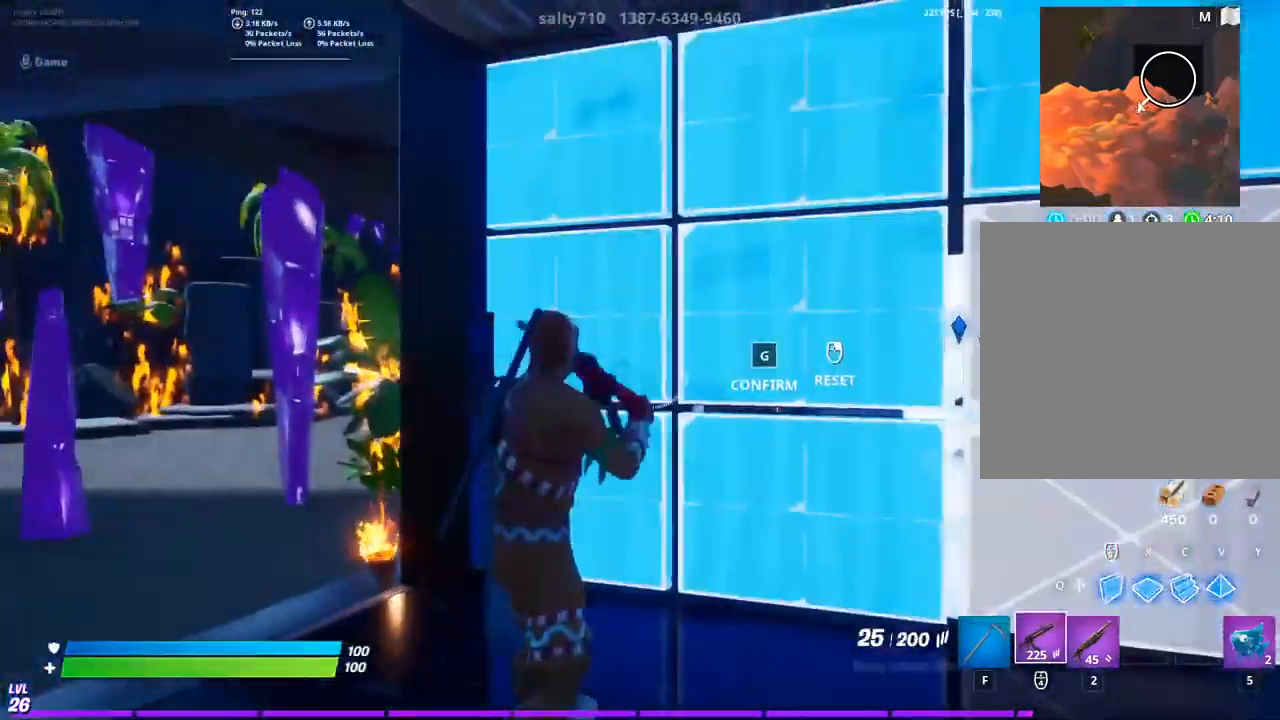
{"buttons": [], "left_stick": "center", "right_stick": "down-right", "events": [[17, "right_stick", "down-right"], [100, "right_stick", "center"], [200, "CIRCLE", "down"], [300, "right_stick", "down"], [367, "CIRCLE", "up"], [400, "right_stick", "center"], [467, "right_stick", "down-right"]]}
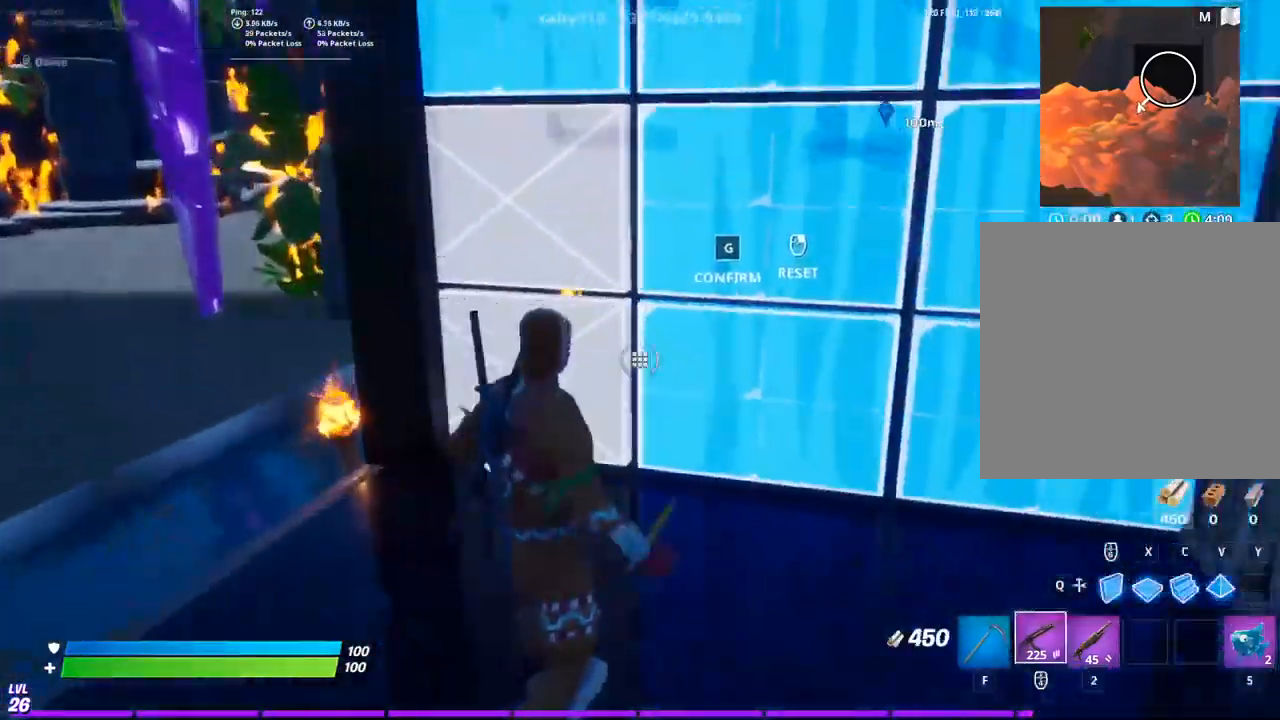
{"buttons": [], "left_stick": "center", "right_stick": "center"}
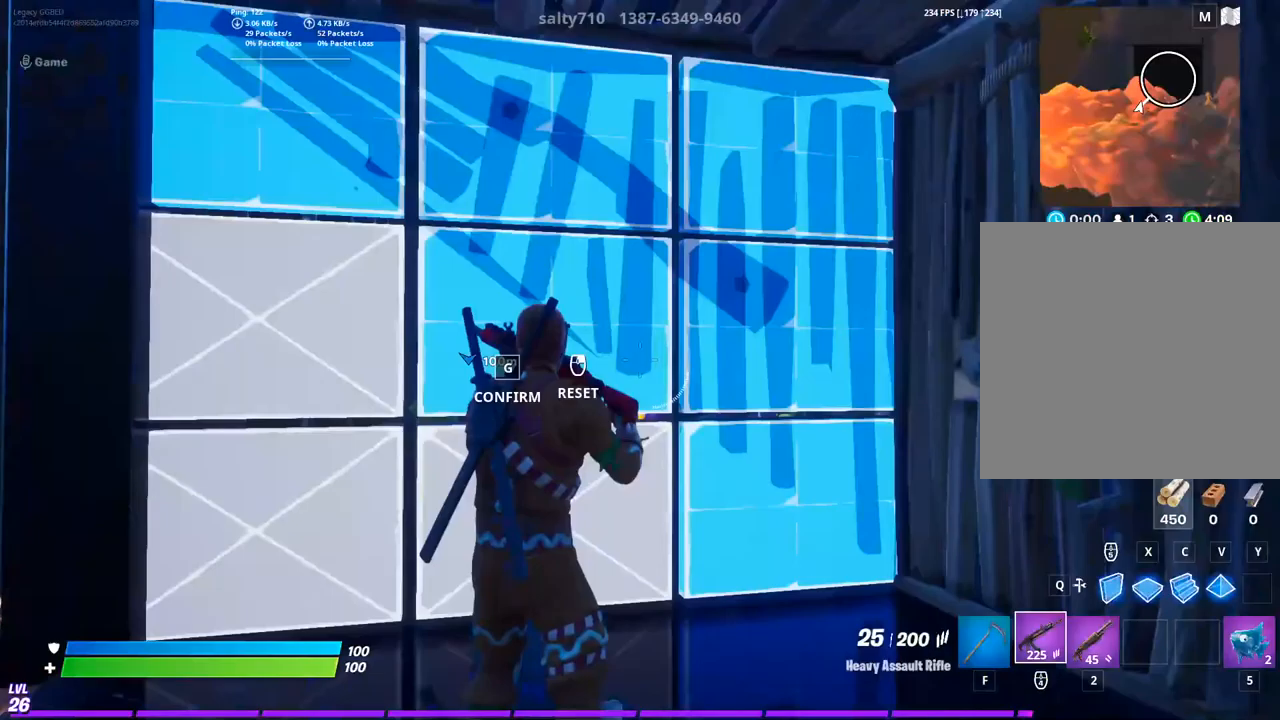
{"buttons": [], "left_stick": "center", "right_stick": "center", "events": [[150, "CIRCLE", "down"], [350, "CIRCLE", "up"]]}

### Exercise details
Search the data and copy each line containing "down".

### Response to the task
{"buttons": [], "left_stick": "center", "right_stick": "down-right", "events": [[17, "right_stick", "down-right"], [100, "right_stick", "center"], [200, "CIRCLE", "down"], [300, "right_stick", "down"], [367, "CIRCLE", "up"], [400, "right_stick", "center"], [467, "right_stick", "down-right"]]}
{"buttons": [], "left_stick": "center", "right_stick": "center", "events": [[150, "CIRCLE", "down"], [350, "CIRCLE", "up"]]}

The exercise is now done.